Although this concession was designed to keep Bermuda competitive, the Ministry of Tourism and Transport said it would explore additional concessions through consultation with the Corporation of Hamilton, the Corporation of St. George’s and the Chamber of Commerce, asking them to assess the merits of allowing cruise ships staying one or more nights to provide full entertainment, open bars and signature shops while in port, and open casinos after 10 p.m.
In return for allowing such controlled on-board business, the major cruise lines providing overnight ships on the Island would be expected to agree to take part in a number of activities and events that benefit all visitors and residents, said Government.
The review also revealed many competing destinations such as Aruba, US Virgin Islands and the Bahamas, already allow cruise ships to open retail shops, entertainment and casinos while in port.

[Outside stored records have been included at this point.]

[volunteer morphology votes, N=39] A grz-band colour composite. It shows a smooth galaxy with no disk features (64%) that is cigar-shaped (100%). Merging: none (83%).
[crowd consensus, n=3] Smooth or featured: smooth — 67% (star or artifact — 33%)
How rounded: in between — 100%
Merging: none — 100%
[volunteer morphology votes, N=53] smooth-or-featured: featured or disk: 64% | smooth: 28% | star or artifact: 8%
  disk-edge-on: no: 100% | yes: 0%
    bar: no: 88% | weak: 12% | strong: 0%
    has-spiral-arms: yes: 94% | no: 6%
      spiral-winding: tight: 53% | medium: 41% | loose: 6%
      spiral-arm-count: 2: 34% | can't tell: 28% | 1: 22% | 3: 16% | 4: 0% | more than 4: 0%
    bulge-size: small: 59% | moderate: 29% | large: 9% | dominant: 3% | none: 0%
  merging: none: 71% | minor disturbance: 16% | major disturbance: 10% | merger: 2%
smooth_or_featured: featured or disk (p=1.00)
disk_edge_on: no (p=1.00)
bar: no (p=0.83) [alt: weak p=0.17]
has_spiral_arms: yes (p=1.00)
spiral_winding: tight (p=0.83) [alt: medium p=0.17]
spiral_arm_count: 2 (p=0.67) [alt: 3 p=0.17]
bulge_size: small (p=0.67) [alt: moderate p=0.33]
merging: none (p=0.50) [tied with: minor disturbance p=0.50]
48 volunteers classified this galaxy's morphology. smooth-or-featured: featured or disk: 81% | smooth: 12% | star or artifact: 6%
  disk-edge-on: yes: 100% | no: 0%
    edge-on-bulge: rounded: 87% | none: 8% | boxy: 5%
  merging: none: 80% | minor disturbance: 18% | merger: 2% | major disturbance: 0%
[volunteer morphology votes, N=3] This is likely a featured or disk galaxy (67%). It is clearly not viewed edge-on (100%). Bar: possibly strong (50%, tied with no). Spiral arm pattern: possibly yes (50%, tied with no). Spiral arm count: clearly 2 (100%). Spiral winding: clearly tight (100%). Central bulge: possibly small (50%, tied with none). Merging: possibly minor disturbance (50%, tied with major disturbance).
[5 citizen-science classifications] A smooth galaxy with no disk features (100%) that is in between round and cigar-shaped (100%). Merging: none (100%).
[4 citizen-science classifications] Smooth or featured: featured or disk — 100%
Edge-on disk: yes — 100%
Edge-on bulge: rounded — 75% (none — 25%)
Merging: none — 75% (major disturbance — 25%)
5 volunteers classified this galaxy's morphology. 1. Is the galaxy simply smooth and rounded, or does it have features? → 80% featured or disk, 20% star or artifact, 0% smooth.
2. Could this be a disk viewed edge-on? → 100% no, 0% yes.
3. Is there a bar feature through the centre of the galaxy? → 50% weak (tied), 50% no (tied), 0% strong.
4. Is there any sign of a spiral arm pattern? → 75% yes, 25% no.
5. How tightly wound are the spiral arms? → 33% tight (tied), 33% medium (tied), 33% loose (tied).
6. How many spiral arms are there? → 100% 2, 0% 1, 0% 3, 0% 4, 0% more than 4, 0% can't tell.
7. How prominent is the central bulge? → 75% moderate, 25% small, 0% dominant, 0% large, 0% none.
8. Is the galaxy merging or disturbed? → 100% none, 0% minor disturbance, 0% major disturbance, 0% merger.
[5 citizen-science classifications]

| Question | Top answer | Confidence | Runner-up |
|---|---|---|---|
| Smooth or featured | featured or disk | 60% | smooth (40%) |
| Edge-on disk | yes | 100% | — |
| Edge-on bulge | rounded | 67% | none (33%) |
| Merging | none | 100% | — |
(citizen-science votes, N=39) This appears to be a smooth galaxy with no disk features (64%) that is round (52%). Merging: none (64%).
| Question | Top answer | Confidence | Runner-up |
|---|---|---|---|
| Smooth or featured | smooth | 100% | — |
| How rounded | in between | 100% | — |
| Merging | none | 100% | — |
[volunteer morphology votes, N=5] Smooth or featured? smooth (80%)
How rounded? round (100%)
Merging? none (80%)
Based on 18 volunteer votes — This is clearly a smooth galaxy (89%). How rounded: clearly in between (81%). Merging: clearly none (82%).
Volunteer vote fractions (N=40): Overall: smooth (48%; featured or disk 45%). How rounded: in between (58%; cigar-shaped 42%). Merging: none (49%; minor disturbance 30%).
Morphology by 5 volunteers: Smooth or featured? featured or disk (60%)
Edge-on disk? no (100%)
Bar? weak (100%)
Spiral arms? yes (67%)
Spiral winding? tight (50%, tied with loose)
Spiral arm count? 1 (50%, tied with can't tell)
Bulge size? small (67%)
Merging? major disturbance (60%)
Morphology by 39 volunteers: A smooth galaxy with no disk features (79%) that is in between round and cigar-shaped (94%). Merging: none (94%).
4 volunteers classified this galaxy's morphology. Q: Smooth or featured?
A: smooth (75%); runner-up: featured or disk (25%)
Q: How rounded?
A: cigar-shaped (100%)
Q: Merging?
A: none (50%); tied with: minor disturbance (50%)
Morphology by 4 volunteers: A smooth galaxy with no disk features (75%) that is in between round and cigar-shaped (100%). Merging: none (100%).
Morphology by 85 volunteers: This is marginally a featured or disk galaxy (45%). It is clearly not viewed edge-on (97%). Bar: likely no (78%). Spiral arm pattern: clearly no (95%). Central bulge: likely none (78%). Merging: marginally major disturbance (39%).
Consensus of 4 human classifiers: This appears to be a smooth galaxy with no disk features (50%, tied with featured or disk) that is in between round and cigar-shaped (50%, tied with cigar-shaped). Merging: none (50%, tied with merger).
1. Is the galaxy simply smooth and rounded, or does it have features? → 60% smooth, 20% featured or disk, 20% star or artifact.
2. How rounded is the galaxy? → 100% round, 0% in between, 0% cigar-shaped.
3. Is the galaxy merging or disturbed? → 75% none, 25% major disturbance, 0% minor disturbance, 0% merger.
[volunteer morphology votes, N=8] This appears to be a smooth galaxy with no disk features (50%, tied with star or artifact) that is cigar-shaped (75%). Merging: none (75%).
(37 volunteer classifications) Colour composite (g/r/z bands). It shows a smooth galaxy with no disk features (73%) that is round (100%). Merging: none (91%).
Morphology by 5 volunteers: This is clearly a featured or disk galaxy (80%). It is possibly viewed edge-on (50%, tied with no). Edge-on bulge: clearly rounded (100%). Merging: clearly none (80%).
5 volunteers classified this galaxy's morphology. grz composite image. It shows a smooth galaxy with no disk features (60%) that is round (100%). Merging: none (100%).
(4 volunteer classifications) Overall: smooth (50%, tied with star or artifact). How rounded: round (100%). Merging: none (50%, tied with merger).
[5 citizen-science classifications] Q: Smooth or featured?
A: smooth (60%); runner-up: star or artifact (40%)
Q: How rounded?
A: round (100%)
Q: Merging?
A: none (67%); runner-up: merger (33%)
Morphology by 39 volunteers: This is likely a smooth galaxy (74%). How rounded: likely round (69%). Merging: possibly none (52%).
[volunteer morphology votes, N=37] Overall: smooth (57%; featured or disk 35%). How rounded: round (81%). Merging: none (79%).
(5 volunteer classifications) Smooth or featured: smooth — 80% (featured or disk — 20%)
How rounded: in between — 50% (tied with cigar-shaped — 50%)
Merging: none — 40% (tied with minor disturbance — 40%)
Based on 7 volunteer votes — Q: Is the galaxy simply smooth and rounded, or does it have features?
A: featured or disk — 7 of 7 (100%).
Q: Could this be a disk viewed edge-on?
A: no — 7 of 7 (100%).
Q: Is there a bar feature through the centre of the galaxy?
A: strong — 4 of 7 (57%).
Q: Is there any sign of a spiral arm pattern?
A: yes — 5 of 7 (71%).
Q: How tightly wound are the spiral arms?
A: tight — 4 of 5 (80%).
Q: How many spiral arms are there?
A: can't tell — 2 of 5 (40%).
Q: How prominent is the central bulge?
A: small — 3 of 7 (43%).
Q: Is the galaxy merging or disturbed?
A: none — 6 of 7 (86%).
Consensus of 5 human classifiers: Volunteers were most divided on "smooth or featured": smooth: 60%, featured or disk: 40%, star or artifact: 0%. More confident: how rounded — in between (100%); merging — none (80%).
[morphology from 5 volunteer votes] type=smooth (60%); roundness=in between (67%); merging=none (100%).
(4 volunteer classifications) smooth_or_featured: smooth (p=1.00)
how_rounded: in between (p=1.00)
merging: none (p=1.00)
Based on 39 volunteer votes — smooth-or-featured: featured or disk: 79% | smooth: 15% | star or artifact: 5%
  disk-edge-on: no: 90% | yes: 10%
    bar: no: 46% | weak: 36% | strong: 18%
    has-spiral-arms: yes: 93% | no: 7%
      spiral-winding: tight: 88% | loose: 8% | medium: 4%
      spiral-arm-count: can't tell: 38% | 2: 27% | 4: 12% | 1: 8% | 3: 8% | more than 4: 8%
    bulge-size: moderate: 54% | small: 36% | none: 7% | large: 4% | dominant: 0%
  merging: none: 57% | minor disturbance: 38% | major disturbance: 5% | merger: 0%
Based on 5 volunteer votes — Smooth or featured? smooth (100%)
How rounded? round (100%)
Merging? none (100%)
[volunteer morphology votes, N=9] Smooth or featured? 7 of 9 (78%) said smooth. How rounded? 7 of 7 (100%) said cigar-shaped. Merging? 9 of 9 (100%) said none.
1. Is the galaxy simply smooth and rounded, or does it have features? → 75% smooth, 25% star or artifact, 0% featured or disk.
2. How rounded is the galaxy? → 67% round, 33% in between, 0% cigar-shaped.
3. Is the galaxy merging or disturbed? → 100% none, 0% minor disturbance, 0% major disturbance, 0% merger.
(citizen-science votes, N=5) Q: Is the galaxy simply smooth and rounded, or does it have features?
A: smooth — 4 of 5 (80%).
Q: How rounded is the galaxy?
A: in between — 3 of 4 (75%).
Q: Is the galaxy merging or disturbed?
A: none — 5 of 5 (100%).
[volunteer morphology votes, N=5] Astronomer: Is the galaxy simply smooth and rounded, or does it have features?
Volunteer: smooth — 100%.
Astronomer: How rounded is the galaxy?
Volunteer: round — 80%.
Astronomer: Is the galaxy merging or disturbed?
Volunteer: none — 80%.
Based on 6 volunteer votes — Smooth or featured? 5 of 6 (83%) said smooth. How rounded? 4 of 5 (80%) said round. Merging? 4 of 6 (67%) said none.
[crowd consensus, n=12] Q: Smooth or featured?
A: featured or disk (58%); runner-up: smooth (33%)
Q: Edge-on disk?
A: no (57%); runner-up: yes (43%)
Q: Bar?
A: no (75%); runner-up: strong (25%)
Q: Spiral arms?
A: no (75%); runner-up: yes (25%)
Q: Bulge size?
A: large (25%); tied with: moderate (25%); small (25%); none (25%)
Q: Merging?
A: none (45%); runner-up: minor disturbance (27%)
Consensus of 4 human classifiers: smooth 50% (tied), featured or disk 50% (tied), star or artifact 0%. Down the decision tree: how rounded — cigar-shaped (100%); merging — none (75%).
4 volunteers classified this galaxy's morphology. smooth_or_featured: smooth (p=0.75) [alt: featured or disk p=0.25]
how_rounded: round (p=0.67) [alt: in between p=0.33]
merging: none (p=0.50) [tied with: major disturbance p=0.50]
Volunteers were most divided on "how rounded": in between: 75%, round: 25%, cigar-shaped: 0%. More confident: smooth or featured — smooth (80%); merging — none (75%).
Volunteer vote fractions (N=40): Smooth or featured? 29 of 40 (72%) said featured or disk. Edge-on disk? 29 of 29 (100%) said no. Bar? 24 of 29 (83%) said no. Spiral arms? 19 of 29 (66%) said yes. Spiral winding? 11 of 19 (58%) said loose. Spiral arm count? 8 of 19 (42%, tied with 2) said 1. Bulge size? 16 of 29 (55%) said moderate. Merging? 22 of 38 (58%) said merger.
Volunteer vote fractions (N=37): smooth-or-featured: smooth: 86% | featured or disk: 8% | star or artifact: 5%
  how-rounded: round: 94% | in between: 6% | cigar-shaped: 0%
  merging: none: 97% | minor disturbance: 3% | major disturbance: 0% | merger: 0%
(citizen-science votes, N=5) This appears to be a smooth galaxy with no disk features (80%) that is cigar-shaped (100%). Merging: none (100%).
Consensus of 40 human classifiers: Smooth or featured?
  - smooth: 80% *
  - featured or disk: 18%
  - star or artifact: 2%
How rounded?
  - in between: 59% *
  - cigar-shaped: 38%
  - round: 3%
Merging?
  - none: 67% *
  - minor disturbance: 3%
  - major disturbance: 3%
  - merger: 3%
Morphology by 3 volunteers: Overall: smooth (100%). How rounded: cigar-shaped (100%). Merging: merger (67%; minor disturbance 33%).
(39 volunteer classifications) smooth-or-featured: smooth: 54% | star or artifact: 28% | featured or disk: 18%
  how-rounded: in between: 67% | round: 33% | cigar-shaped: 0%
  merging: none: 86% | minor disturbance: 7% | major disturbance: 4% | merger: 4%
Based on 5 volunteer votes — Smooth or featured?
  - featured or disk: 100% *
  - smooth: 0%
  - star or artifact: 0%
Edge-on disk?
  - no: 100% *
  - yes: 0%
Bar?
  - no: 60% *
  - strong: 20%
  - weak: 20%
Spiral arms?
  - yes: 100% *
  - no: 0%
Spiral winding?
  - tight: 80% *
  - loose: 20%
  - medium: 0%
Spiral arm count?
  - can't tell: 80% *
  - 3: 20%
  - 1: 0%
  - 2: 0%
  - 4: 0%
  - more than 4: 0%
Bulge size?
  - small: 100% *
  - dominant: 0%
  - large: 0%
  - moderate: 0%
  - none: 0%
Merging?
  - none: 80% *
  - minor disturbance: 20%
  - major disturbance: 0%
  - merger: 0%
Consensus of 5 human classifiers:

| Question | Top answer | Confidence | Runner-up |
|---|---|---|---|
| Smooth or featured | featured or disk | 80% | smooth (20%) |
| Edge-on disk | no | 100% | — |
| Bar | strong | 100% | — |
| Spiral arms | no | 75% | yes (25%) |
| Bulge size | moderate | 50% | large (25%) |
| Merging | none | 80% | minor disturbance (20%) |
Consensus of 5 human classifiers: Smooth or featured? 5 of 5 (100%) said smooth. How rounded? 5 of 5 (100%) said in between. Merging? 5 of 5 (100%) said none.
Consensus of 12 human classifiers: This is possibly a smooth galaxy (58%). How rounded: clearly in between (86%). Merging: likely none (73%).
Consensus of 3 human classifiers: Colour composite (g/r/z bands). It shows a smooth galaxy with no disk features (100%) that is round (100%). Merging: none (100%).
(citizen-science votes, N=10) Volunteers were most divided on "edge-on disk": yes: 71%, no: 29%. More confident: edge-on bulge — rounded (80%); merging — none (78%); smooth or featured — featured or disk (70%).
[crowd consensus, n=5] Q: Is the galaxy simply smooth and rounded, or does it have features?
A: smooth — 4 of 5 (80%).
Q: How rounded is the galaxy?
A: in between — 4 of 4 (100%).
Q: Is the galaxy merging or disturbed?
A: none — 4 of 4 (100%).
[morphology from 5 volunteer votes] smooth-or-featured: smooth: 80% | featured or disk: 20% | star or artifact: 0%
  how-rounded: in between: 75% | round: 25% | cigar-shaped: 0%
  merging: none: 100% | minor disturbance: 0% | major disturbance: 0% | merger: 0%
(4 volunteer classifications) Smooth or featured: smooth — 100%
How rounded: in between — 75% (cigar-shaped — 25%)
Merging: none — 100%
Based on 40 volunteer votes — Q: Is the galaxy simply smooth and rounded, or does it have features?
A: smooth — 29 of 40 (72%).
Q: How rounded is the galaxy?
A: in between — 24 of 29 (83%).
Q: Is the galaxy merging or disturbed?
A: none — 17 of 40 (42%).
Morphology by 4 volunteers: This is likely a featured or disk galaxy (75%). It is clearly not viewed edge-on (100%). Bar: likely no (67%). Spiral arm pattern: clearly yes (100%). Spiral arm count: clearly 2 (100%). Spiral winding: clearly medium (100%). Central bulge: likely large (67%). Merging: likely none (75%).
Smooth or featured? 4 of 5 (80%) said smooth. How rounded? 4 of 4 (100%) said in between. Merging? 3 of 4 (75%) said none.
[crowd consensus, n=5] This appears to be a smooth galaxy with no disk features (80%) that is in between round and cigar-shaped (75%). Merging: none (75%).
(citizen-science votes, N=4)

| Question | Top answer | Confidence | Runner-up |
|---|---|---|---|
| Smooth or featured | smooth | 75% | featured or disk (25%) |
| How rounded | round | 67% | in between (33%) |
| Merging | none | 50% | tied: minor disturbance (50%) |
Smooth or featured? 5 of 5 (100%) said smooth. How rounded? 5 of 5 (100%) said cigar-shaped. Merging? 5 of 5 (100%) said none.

Mr. Barnett admitted it was very difficult for Bermuda’s businesses to compete with the billion-dollar cruise ship industry in terms of offering entertainment, on a level playing field.
He pointed out that they had dramatically different and higher overheads and had to stick to much tougher and stringent rules compared to their competitors, who could offer bargain $399 and $499 deals, including transport, accommodation and food.
“How can you compete on entertainment like that?” he said. “You cannot.
“So, Bermudian business owners need to have an absolutely equal opportunity to do exactly what the cruise ships are allowed to do.”
A spokesperson from the Ministry of Tourism and Transport said: “The cruise industry is an important component of the Bermuda Tourism product specifically and the Bermuda economy generally. To remain competitive in the future, we must modify our product offering today.”